Sur l'autre rive, aidé de ses compagnons il réussit à passer le mur de barbelés qui marque l'entrée aux Etats-Unis. Quand les phares d'une voiture de patrouille américaine s'allument comme des projecteurs, le groupe a déjà franchi la frontière.

- "Rien n'est impossible" -

"Nous y sommes ! Quelle joie !"

Marcel vient d'envoyer une vidéo triomphale à sa famille. On est le 4 novembre, il a parcouru 4.300 km, dépensé 7.000 USD et franchi sa dernière épreuve.

En 2022, plus de 680 personnes sont mortes ou ont disparu en tentant de passer la frontière sud des Etats-Unis, selon l'Organisation internationale pour les migrations (OIM).

Premières formalités à Brownsville, Texas. On lui fait un test ADN et lui remet un téléphone portable pour garder sa trace et son contact.
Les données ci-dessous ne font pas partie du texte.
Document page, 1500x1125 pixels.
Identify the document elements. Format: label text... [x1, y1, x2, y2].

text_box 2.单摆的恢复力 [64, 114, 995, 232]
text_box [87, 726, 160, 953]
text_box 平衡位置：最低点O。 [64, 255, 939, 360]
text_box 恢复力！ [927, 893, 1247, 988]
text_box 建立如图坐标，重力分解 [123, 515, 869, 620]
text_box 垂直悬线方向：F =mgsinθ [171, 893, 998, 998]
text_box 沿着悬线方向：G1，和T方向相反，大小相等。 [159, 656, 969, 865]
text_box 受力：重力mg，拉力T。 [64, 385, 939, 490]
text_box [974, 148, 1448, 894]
Ils repartent avec leur permis de résidence jusqu'en mai 2026, date à laquelle un juge se prononcera sur leur demande d'asile. "Tous ceux qui se déplaçaient en famille sont passés", explique-t-il.
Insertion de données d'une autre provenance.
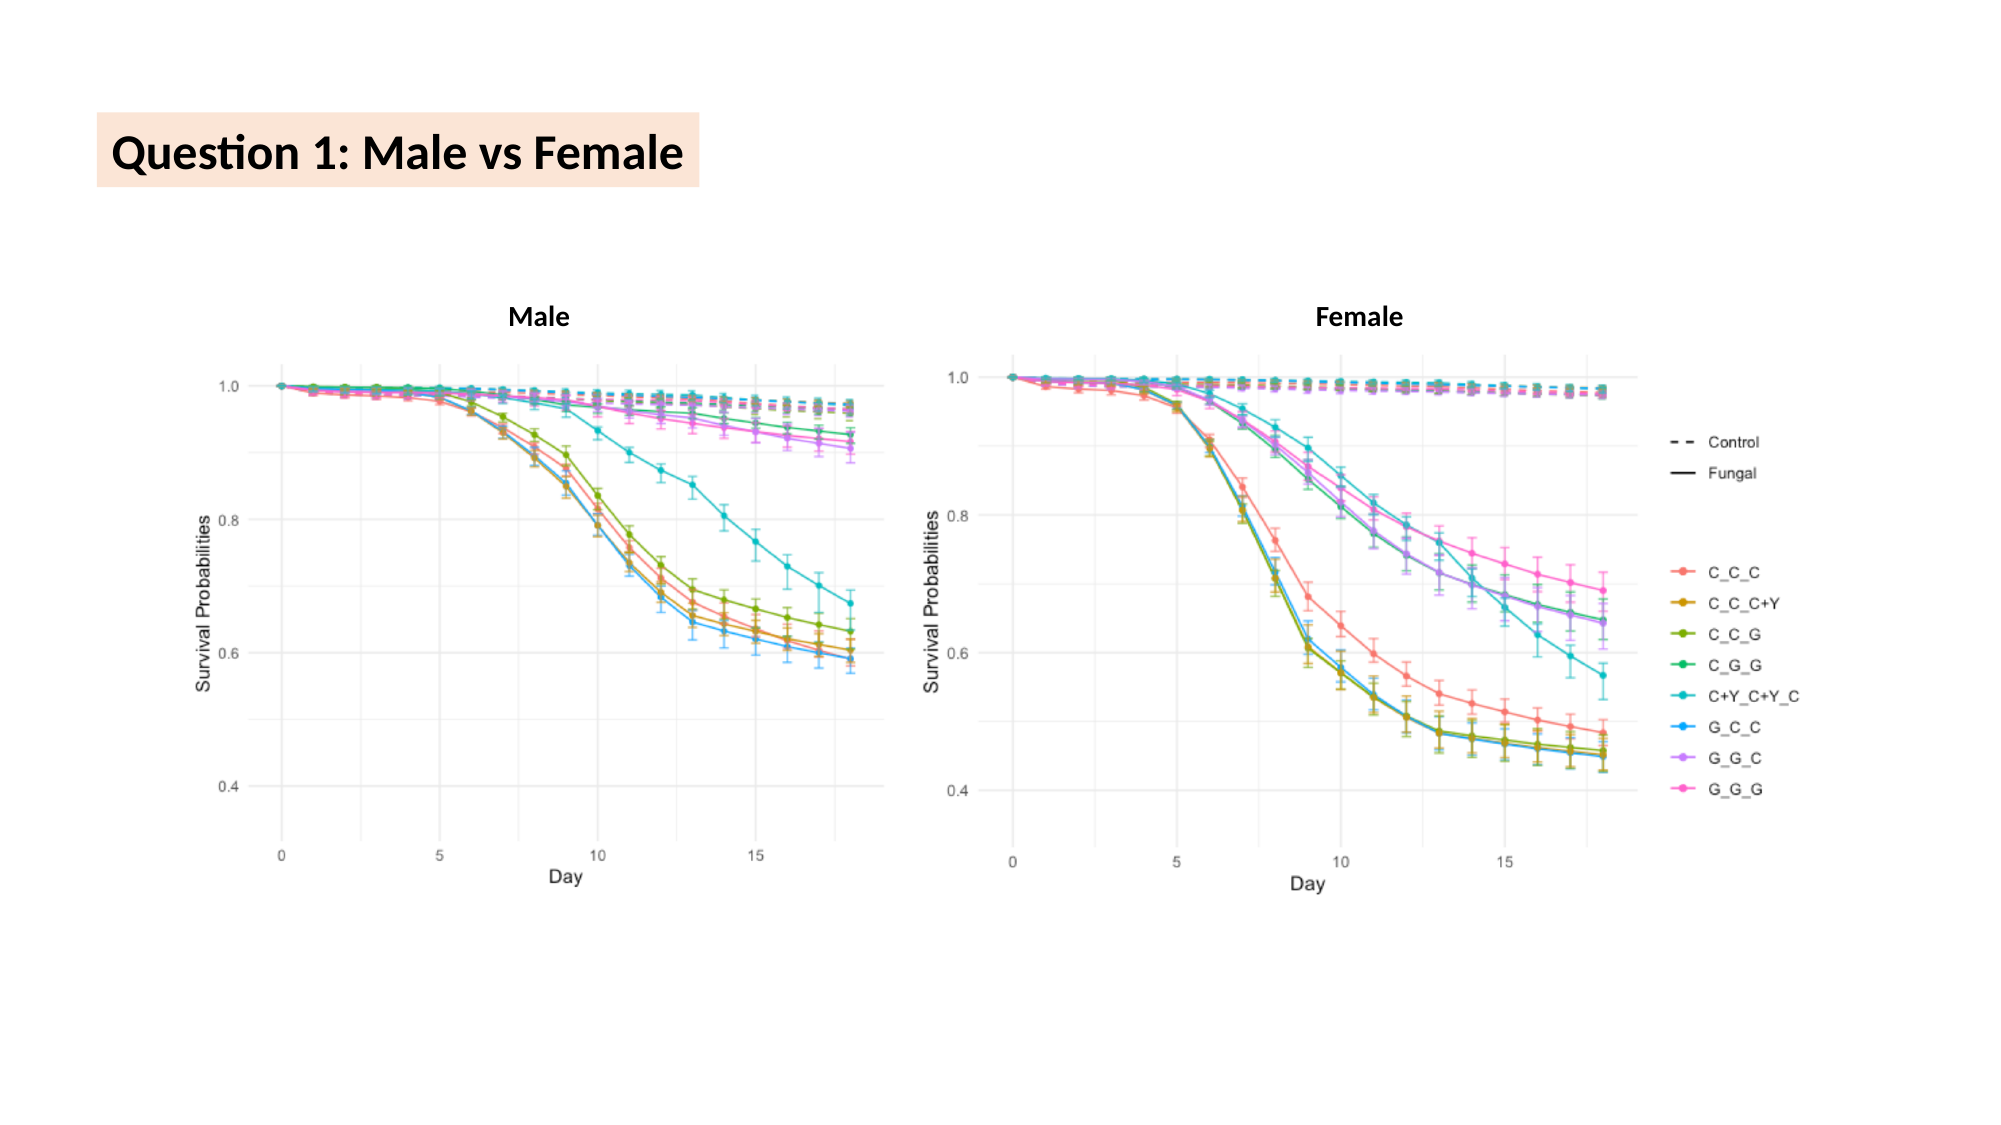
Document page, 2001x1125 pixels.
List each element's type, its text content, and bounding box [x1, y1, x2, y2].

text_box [185, 342, 1815, 912]
text_box Question 1: Male vs Female [96, 112, 700, 188]
text_box Male [461, 289, 617, 340]
text_box Female [1282, 289, 1437, 340]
Leur nouvelle vie peut commencer à Greenville, en Caroline du Sud.

Quand l'AFP les retrouve en décembre, Marcel vend des fleurs dans la rue, en attendant son permis de travail. Andrea fait aide-ménagère. Samuel va à l'école, il apprend l'anglais.

Dans leur petit logement, le Vénézuélien laisse libre cours à ses rêves américains: acheter une voiture pour travailler comme taxi, avoir un enfant, changer de prothèse. Rejouer un jour au basket-ball. "Rien n'est impossible."